- [EXCERPTED TEXT]
Segment Open
The varying marks that exist within this work are often indicated to have split from one another, like water and oil would mix. The subtle separation, I believe, was done on purpose to highlight how society in this context was perceived by outsiders to be somewhat cooperative, but on closer inspection, it differed greatly from border to border. These interactions between these varying forms are constructed in Yevgeny Zamyatin’s We. '[St Petersburg] is a metropolis founded on geometric principles, with wide, straight avenues and, in parts, a grid-pattern of streets, and is thus reminiscent of the city where the events of We take place,' writes Hugh Aplin. [1] This city is sealed within a glass dome, creating a grid-enforced environment for the different characters to operate within. Individuals are identified by alphanumeric symbols. Drawing a direct comparison, both compositions operate encased within the grid.
Segment Closed
- [ASSIGNED TASK 1] How would you render this sentence from the excerpt on Zamyatin's We in Spanish: "Individuals are identified by alphanumeric symbols."
The excerpted text and the entries come from separate, unrelated sources.

Records from a data source
Segment Open
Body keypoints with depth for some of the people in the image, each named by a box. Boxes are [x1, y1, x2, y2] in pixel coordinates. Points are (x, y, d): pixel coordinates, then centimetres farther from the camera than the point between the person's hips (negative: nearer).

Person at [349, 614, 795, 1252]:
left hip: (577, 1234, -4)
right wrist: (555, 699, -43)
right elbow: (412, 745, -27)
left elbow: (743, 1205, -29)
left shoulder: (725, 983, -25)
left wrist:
Segment Closed
- [ASSIGNED TASK 2] Can you shift every keypoint value (x, y and depth) by -126 in the part of the entries that opens with the line containing "right wrist: (555, 699, -43)" and runs through the end of the entries, and write out only those lines again in full?

- [TASK SOLUTION 1] Los individuos se identifican mediante símbolos alfanuméricos.

- [TASK SOLUTION 2]
right wrist: (429, 573, -169)
right elbow: (286, 619, -153)
left elbow: (617, 1079, -155)
left shoulder: (599, 857, -151)
left wrist:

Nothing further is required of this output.